Your instructions
A faithful transcription is wanted of the lines from the top of the material through the line that holds "The Inspector-General shall permit", both ends included, leaving out the pictures.

Segment Start: Source data

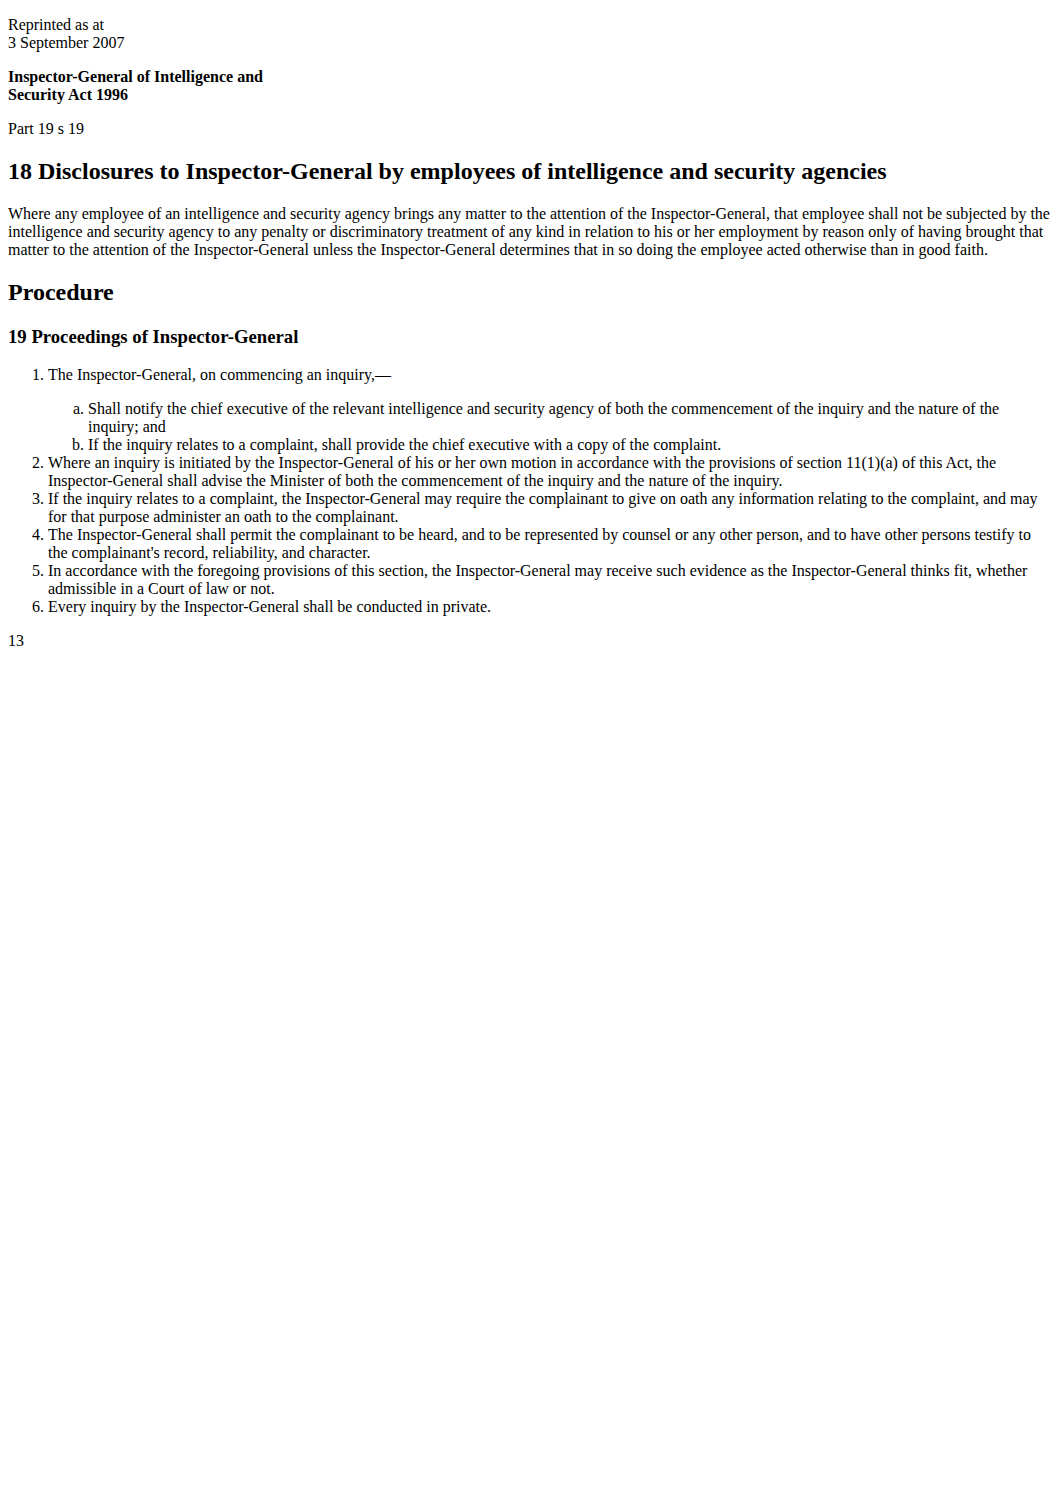Reprinted as at
3 September 2007
Inspector-General of Intelligence and
Security Act 1996
Part 19 s 19
18 Disclosures to Inspector-General by employees of intelligence and security agencies
Where any employee of an intelligence and security agency brings any matter to the attention of the Inspector-General, that employee shall not be subjected by the intelligence and security agency to any penalty or discriminatory treatment of any kind in relation to his or her employment by reason only of having brought that matter to the attention of the Inspector-General unless the Inspector-General determines that in so doing the employee acted otherwise than in good faith.
Procedure
19 Proceedings of Inspector-General
The Inspector-General, on commencing an inquiry,—
Shall notify the chief executive of the relevant intelligence and security agency of both the commencement of the inquiry and the nature of the inquiry; and
If the inquiry relates to a complaint, shall provide the chief executive with a copy of the complaint.
Where an inquiry is initiated by the Inspector-General of his or her own motion in accordance with the provisions of section 11(1)(a) of this Act, the Inspector-General shall advise the Minister of both the commencement of the inquiry and the nature of the inquiry.
If the inquiry relates to a complaint, the Inspector-General may require the complainant to give on oath any information relating to the complaint, and may for that purpose administer an oath to the complainant.
The Inspector-General shall permit the complainant to be heard, and to be represented by counsel or any other person, and to have other persons testify to the complainant's record, reliability, and character.
In accordance with the foregoing provisions of this section, the Inspector-General may receive such evidence as the Inspector-General thinks fit, whether admissible in a Court of law or not.
Every inquiry by the Inspector-General shall be conducted in private.
13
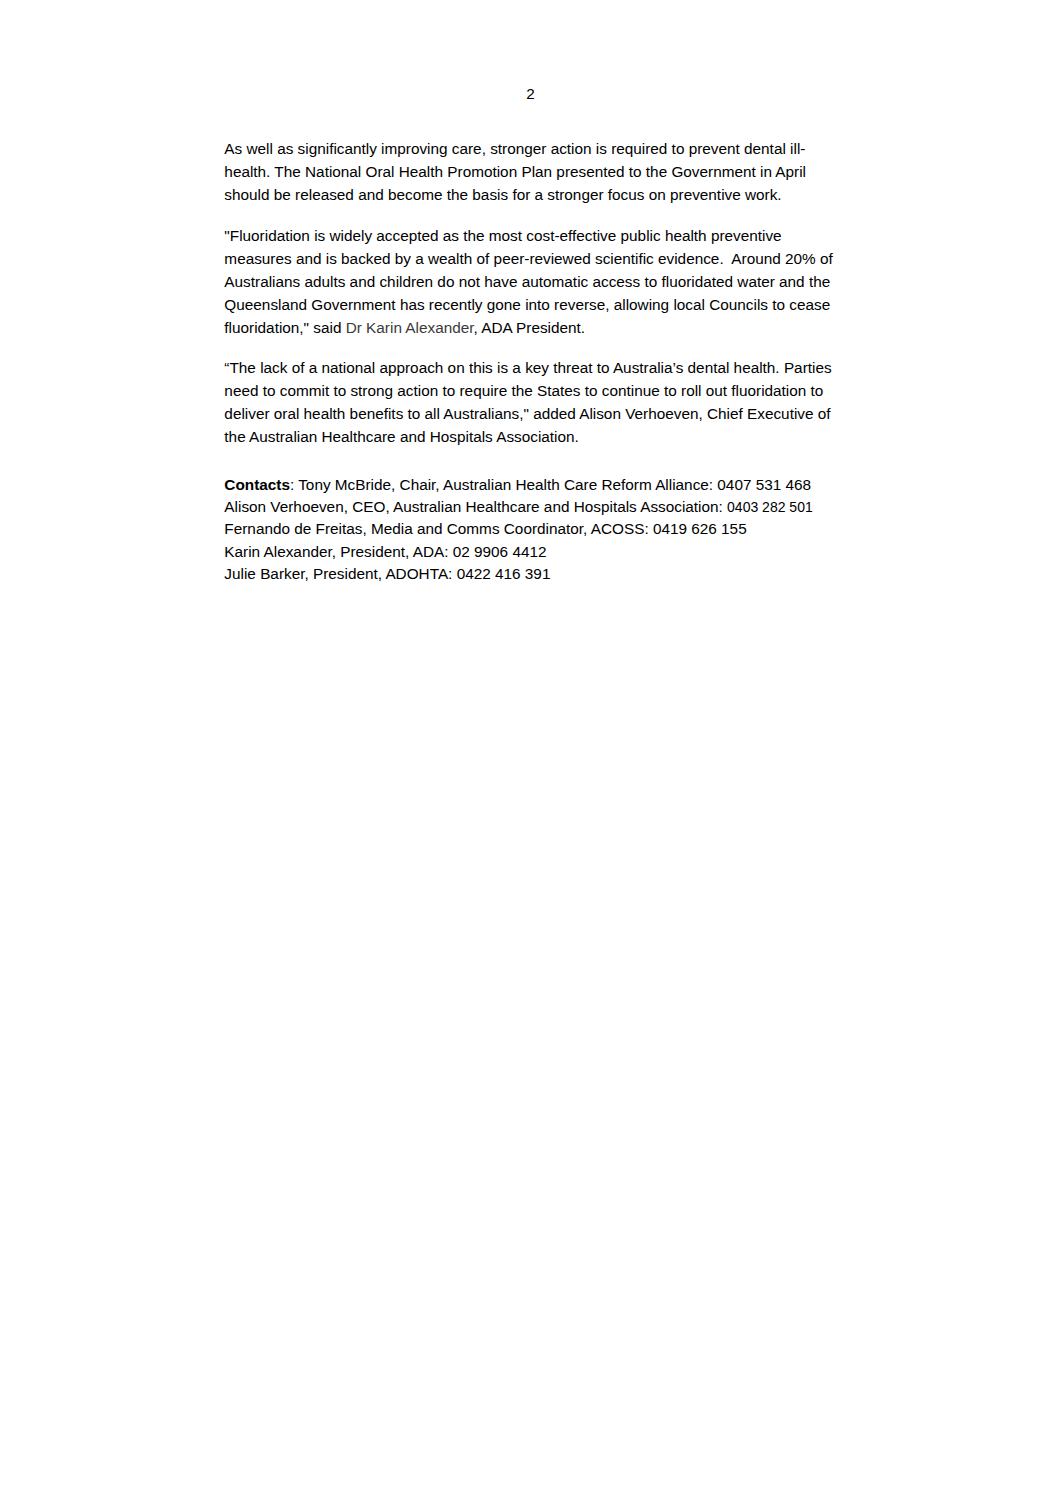2
As well as significantly improving care, stronger action is required to prevent dental ill-health. The National Oral Health Promotion Plan presented to the Government in April should be released and become the basis for a stronger focus on preventive work.
"Fluoridation is widely accepted as the most cost-effective public health preventive measures and is backed by a wealth of peer-reviewed scientific evidence. Around 20% of Australians adults and children do not have automatic access to fluoridated water and the Queensland Government has recently gone into reverse, allowing local Councils to cease fluoridation," said Dr Karin Alexander, ADA President.
“The lack of a national approach on this is a key threat to Australia’s dental health. Parties need to commit to strong action to require the States to continue to roll out fluoridation to deliver oral health benefits to all Australians," added Alison Verhoeven, Chief Executive of the Australian Healthcare and Hospitals Association.
Contacts: Tony McBride, Chair, Australian Health Care Reform Alliance: 0407 531 468
Alison Verhoeven, CEO, Australian Healthcare and Hospitals Association: 0403 282 501
Fernando de Freitas, Media and Comms Coordinator, ACOSS: 0419 626 155
Karin Alexander, President, ADA: 02 9906 4412
Julie Barker, President, ADOHTA: 0422 416 391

Segment End: Source data

Output below
Reprinted as at
3 September 2007
Inspector-General of Intelligence and
Security Act 1996
Part 19 s 19
18 Disclosures to Inspector-General by employees of intelligence and security agencies
Where any employee of an intelligence and security agency brings any matter to the attention of the Inspector-General, that employee shall not be subjected by the intelligence and security agency to any penalty or discriminatory treatment of any kind in relation to his or her employment by reason only of having brought that matter to the attention of the Inspector-General unless the Inspector-General determines that in so doing the employee acted otherwise than in good faith.
Procedure
19 Proceedings of Inspector-General
The Inspector-General, on commencing an inquiry,—
Shall notify the chief executive of the relevant intelligence and security agency of both the commencement of the inquiry and the nature of the inquiry; and
If the inquiry relates to a complaint, shall provide the chief executive with a copy of the complaint.
Where an inquiry is initiated by the Inspector-General of his or her own motion in accordance with the provisions of section 11(1)(a) of this Act, the Inspector-General shall advise the Minister of both the commencement of the inquiry and the nature of the inquiry.
If the inquiry relates to a complaint, the Inspector-General may require the complainant to give on oath any information relating to the complaint, and may for that purpose administer an oath to the complainant.
The Inspector-General shall permit the complainant to be heard, and to be represented by counsel or any other person, and to have other persons testify to the complainant's record, reliability, and character.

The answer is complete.